A Buy-Sell Agreement is an agreement between the owners of a business that provides for when and how one owner can buy out the other’s interest. All businesses should have some form of a Buy-Sell Agreement. The reasons for this may not be obvious. The following are just a few scenarios of when one business partner wished she had a Buy-Sell Agreement:
- Your business partner dies and suddenly you are partners with your dead partner’s heirs
- Your business partner divorces and suddenly you are partners with your original business partner and his ex-wife
- Your business partner files a personal bankruptcy and suddenly you are partners with a bankruptcy trustee
A well written Buy-Sell Agreement will outline when a partner can (and in some cases must) sell his interest in the business. It will outline a valuation of the partner’s interest in the business and may even provide for a way to pay for it (such as insurance).
Not only does a Buy-Sell Agreement protect your business, but it may protect your family as well. If you predecease both your business partner and your spouse, your spouse may not be suited or interested in being involved in the business and may be better provided for with the cash value of your partnership interest.

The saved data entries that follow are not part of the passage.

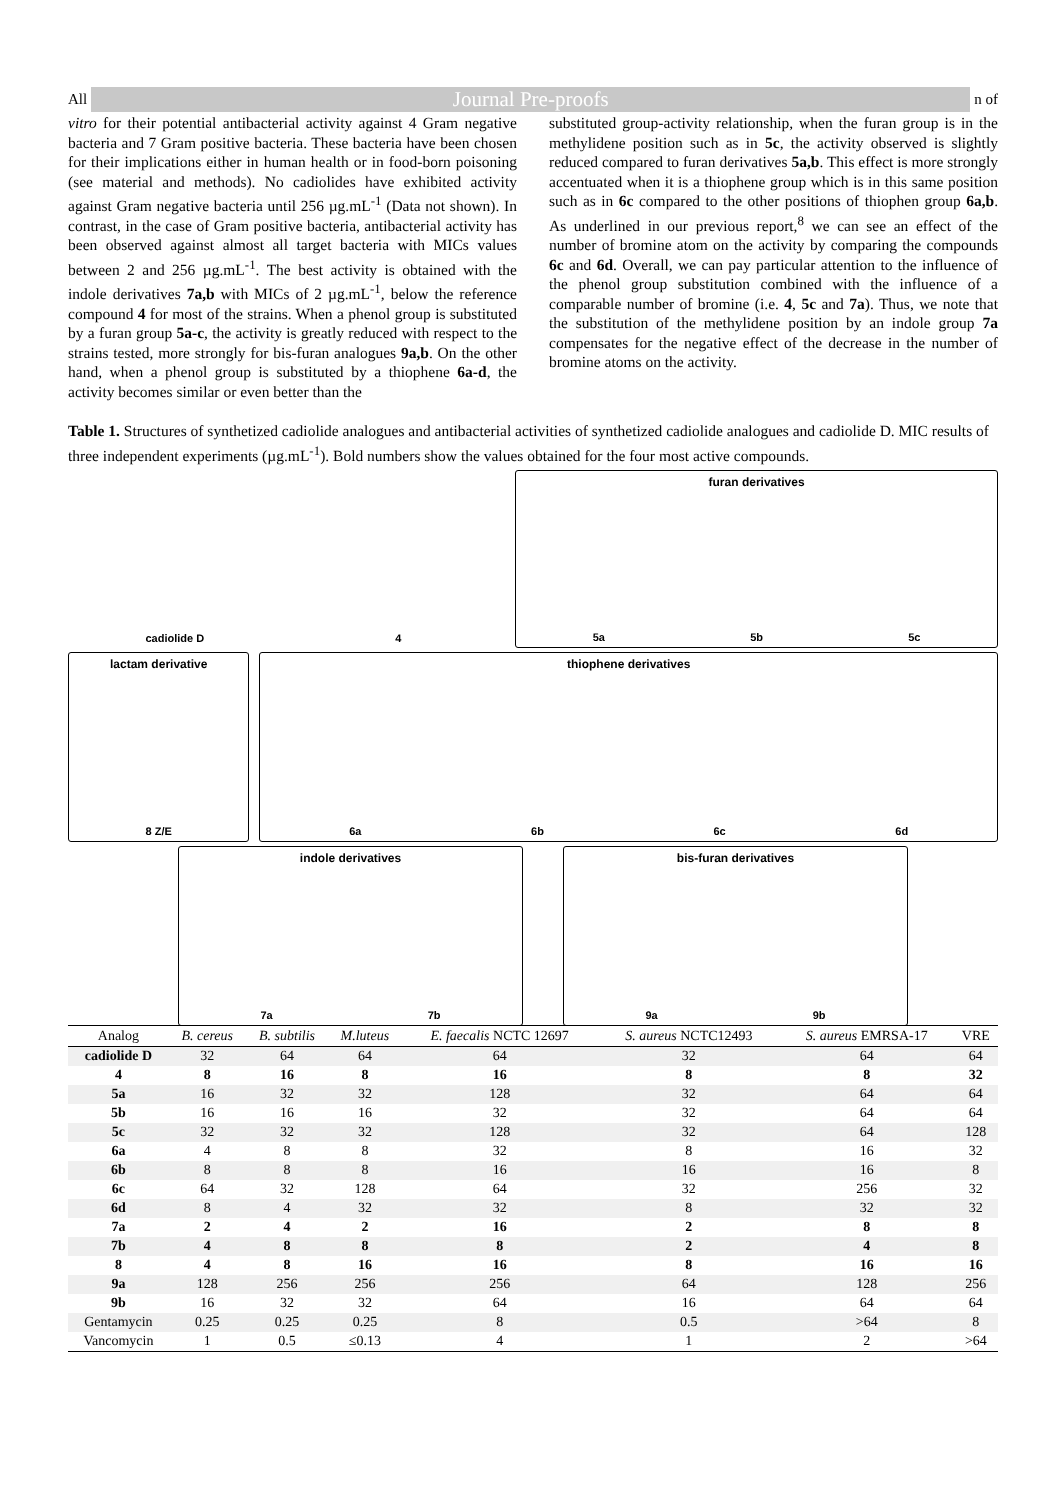All Journal Pre-proofs n of
vitro for their potential antibacterial activity against 4 Gram negative bacteria and 7 Gram positive bacteria. These bacteria have been chosen for their implications either in human health or in food-born poisoning (see material and methods). No cadiolides have exhibited activity against Gram negative bacteria until 256 µg.mL<sup>-1</sup> (Data not shown). In contrast, in the case of Gram positive bacteria, antibacterial activity has been observed against almost all target bacteria with MICs values between 2 and 256 µg.mL<sup>-1</sup>. The best activity is obtained with the indole derivatives 7a,b with MICs of 2 µg.mL<sup>-1</sup>, below the reference compound 4 for most of the strains. When a phenol group is substituted by a furan group 5a-c, the activity is greatly reduced with respect to the strains tested, more strongly for bis-furan analogues 9a,b. On the other hand, when a phenol group is substituted by a thiophene 6a-d, the activity becomes similar or even better than the
substituted group-activity relationship, when the furan group is in the methylidene position such as in 5c, the activity observed is slightly reduced compared to furan derivatives 5a,b. This effect is more strongly accentuated when it is a thiophene group which is in this same position such as in 6c compared to the other positions of thiophen group 6a,b. As underlined in our previous report,<sup>8</sup> we can see an effect of the number of bromine atom on the activity by comparing the compounds 6c and 6d. Overall, we can pay particular attention to the influence of the phenol group substitution combined with the influence of a comparable number of bromine (i.e. 4, 5c and 7a). Thus, we note that the substitution of the methylidene position by an indole group 7a compensates for the negative effect of the decrease in the number of bromine atoms on the activity.
Table 1. Structures of synthetized cadiolide analogues and antibacterial activities of synthetized cadiolide analogues and cadiolide D. MIC results of three independent experiments (µg.mL<sup>-1</sup>). Bold numbers show the values obtained for the four most active compounds.
cadiolide D 4 furan derivatives
5a 5b 5c
lactam derivative
8 Z/E
thiophene derivatives
6a 6b 6c 6d
indole derivatives
7a 7b
bis-furan derivatives
9a 9b
| Analog | B. cereus | B. subtilis | M.luteus | E. faecalis NCTC 12697 | S. aureus NCTC12493 | S. aureus EMRSA-17 | VRE |
| --- | --- | --- | --- | --- | --- | --- | --- |
| cadiolide D | 32 | 64 | 64 | 64 | 32 | 64 | 64 |
| 4 | 8 | 16 | 8 | 16 | 8 | 8 | 32 |
| 5a | 16 | 32 | 32 | 128 | 32 | 64 | 64 |
| 5b | 16 | 16 | 16 | 32 | 32 | 64 | 64 |
| 5c | 32 | 32 | 32 | 128 | 32 | 64 | 128 |
| 6a | 4 | 8 | 8 | 32 | 8 | 16 | 32 |
| 6b | 8 | 8 | 8 | 16 | 16 | 16 | 8 |
| 6c | 64 | 32 | 128 | 64 | 32 | 256 | 32 |
| 6d | 8 | 4 | 32 | 32 | 8 | 32 | 32 |
| 7a | 2 | 4 | 2 | 16 | 2 | 8 | 8 |
| 7b | 4 | 8 | 8 | 8 | 2 | 4 | 8 |
| 8 | 4 | 8 | 16 | 16 | 8 | 16 | 16 |
| 9a | 128 | 256 | 256 | 256 | 64 | 128 | 256 |
| 9b | 16 | 32 | 32 | 64 | 16 | 64 | 64 |
| Gentamycin | 0.25 | 0.25 | 0.25 | 8 | 0.5 | >64 | 8 |
| Vancomycin | 1 | 0.5 | ≤0.13 | 4 | 1 | 2 | >64 |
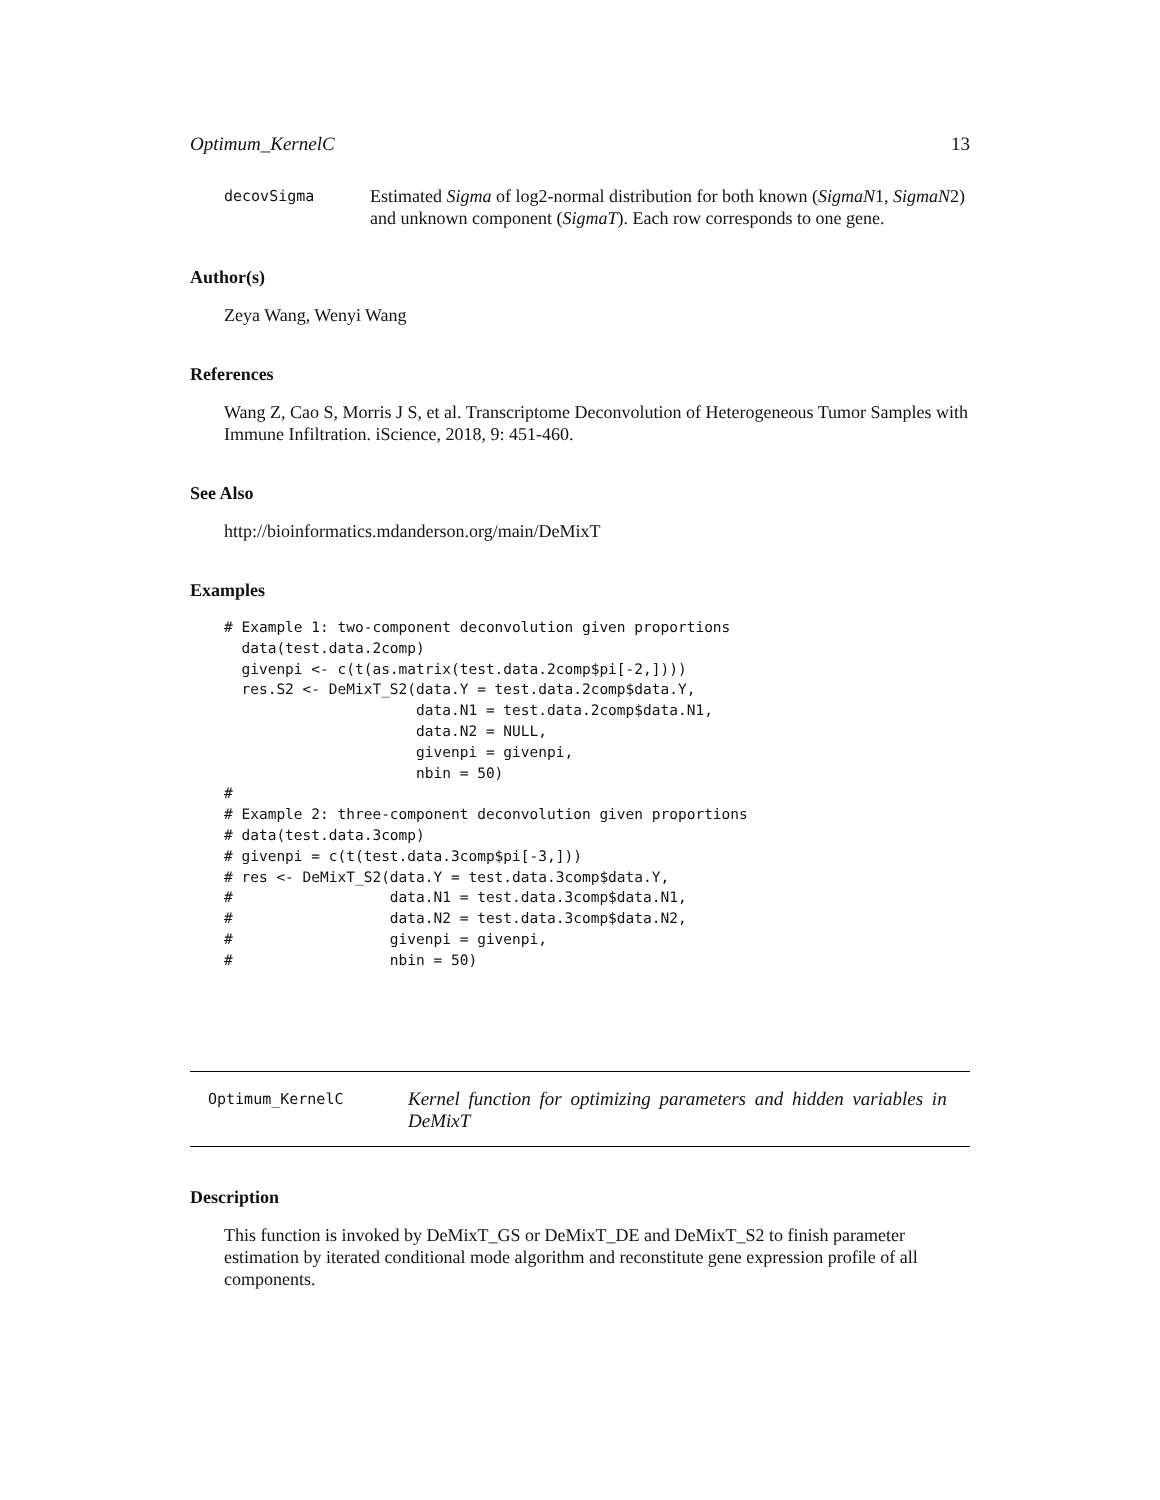Optimum_KernelC 13
decovSigma
Estimated Sigma of log2-normal distribution for both known (SigmaN1, SigmaN2) and unknown component (SigmaT). Each row corresponds to one gene.
Author(s)
Zeya Wang, Wenyi Wang
References
Wang Z, Cao S, Morris J S, et al. Transcriptome Deconvolution of Heterogeneous Tumor Samples with Immune Infiltration. iScience, 2018, 9: 451-460.
See Also
http://bioinformatics.mdanderson.org/main/DeMixT
Examples
# Example 1: two-component deconvolution given proportions
  data(test.data.2comp)
  givenpi <- c(t(as.matrix(test.data.2comp$pi[-2,])))
  res.S2 <- DeMixT_S2(data.Y = test.data.2comp$data.Y,
                      data.N1 = test.data.2comp$data.N1,
                      data.N2 = NULL,
                      givenpi = givenpi,
                      nbin = 50)
#
# Example 2: three-component deconvolution given proportions
# data(test.data.3comp)
# givenpi = c(t(test.data.3comp$pi[-3,]))
# res <- DeMixT_S2(data.Y = test.data.3comp$data.Y,
#                  data.N1 = test.data.3comp$data.N1,
#                  data.N2 = test.data.3comp$data.N2,
#                  givenpi = givenpi,
#                  nbin = 50)
Optimum_KernelC
Kernel function for optimizing parameters and hidden variables in DeMixT
Description
This function is invoked by DeMixT_GS or DeMixT_DE and DeMixT_S2 to finish parameter estimation by iterated conditional mode algorithm and reconstitute gene expression profile of all components.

Additionally, there may be tax benefits under the new federal tax law for having a well-defined Buy-Sell Agreement.
Based on the value, you would think that all businesses would have Buy-Sell Agreements. According to Forbes, nearly 75 percent of businesses do not have such important documentation. The good news is that you are not limited as to when you create one. You can create a Buy-Sell Agreement regardless of how long you have owned your business. Once you have one, you can amend it at any time to address changes in the business or the business owners.